# Given problem
Report each line in the rows below that contains the string "entities".

(Saved entries)
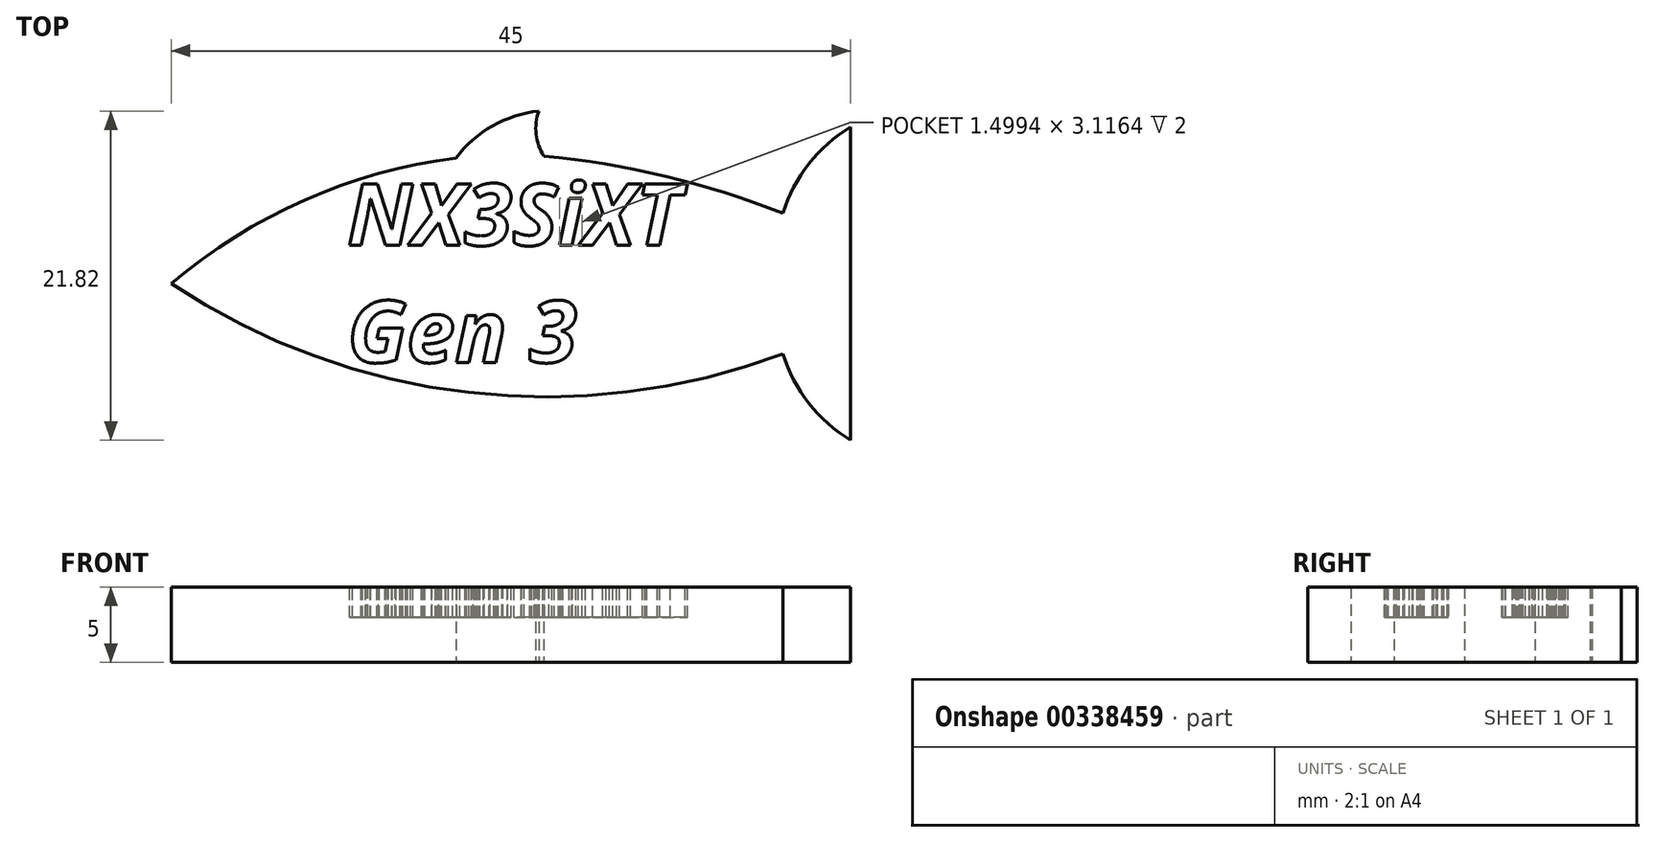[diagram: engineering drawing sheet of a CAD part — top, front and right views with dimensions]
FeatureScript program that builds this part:
annotation { "Feature Type Name" : "Feature", "Feature Type Description" : "" }
export const myFeature = defineFeature(function(context is Context, id is Id, definition is map)
    precondition{}
    {
        {
            var Q0;
            Q0=qCreatedBy(makeId("Top.planeOp"),FACE);
            var sketch = newSketch(context, id + "F0", { "sketchPlane" : qUnion([Q0])});
            skArc(sketch, "E0", {"start": v(-1.15, 8.32) * mm, "mid": v(-11.18, 5.53) * mm, "end": v(-20, 0) * mm});
            skArc(sketch, "E1", {"start": v(20.5, 4.66) * mm, "mid": v(12.72, 7.12) * mm, "end": v(4.68, 8.45) * mm});
            skArc(sketch, "E2", {"start": v(25, 10.38) * mm, "mid": v(22.23, 7.93) * mm, "end": v(20.5, 4.66) * mm});
            skLineSegment(sketch, "E3.MirrorCS", {"start": v(4.56, -8.64) * mm, "end": v(4.68, -8.45) * mm});
            skArc(sketch, "E4.MirrorCS", {"start": v(25, -10.38) * mm, "mid": v(22.23, -7.93) * mm, "end": v(20.5, -4.66) * mm});
            skLineSegment(sketch, "E5", {"start": v(25, 10.38) * mm, "end": v(25, -10.38) * mm});
            skPoint(sketch, "E6.MirrorCS.end.orphan", {"position": v(4.68, -8.45) * mm});
            skPoint(sketch, "E7.orphan", {"position": v(3.04, -11.04) * mm});
            skPoint(sketch, "E8.MirrorCS.start.orphan", {"position": v(0, -8.45) * mm});
            skPoint(sketch, "E9.orphan", {"position": v(3.04, 11.04) * mm});
            skLineSegment(sketch, "E10", {"start": v(0, 0) * mm, "end": v(25, 0) * mm});
            skArc(sketch, "E11", {"start": v(-20, 0) * mm, "mid": v(-0.31, -7.22) * mm, "end": v(20.5, -4.66) * mm});
            skPoint(sketch, "E12.end.orphan", {"position": v(20.5, -4.66) * mm});
            skPoint(sketch, "E13.MirrorCS.end.orphan", {"position": v(-20, 0) * mm});
            skArc(sketch, "E14", {"start": v(4.35, 11.44) * mm, "mid": v(4.16, 9.9) * mm, "end": v(4.68, 8.45) * mm});
            skPoint(sketch, "E15.start.orphan", {"position": v(3.04, 11.44) * mm});
            skArc(sketch, "E16", {"start": v(4.35, 11.44) * mm, "mid": v(1.28, 10.45) * mm, "end": v(-1.15, 8.32) * mm});
            skPoint(sketch, "E17.orphan", {"position": v(0, 8.45) * mm});
            skSolve(sketch);
        }
        {
            var Q0;
            Q0 = qSketchRegion(id + "F0", true);
            extrude(context, id + "F1", {"entities" : qUnion([Q0]), "depth" : 5 * mm, "offsetDistance" : 25 * mm});
        }
        {
            var Q0;
            Q0=makeQuery(id+"F1.opExtrude","CAP_FACE",FACE,{"disambiguationData":[OSD([sQuery(id+"F0.wireOp",EDGE,"E0"),sQuery(id+"F0.wireOp",EDGE,"E1"),sQuery(id+"F0.wireOp",EDGE,"E2"),sQuery(id+"F0.wireOp",EDGE,"E4.MirrorCS"),sQuery(id+"F0.wireOp",EDGE,"E5"),sQuery(id+"F0.wireOp",EDGE,"E11"),sQuery(id+"F0.wireOp",EDGE,"E14"),sQuery(id+"F0.wireOp",EDGE,"E16")])],"isStart":false});
            var sketch = newSketch(context, id + "F2", { "sketchPlane" : qUnion([Q0])});
            skText(sketch, "E18", { "text": "NX3SiXT\nGen 3", "fontName": "OpenSans-BoldItalic.ttf"});
            const initialGuessF2  = {"E18": [-0.00834, 0.00253, 1, 0, 0.00411]};
            skSetInitialGuess(sketch, initialGuessF2);
            skSolve(sketch);
        }
        {
            var Q0;
            Q0 = qSketchRegion(id + "F2", true);
            extrude(context, id + "F3", {"entities" : qUnion([Q0]), "operationType" : NewBodyOperationType.REMOVE, "oppositeDirection" : true, "depth" : 2 * mm, "offsetDistance" : 25 * mm});
        }
    });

# Solution below
            extrude(context, id + "F1", {"entities" : qUnion([Q0]), "depth" : 5 * mm, "offsetDistance" : 25 * mm});
            extrude(context, id + "F3", {"entities" : qUnion([Q0]), "operationType" : NewBodyOperationType.REMOVE, "oppositeDirection" : true, "depth" : 2 * mm, "offsetDistance" : 25 * mm});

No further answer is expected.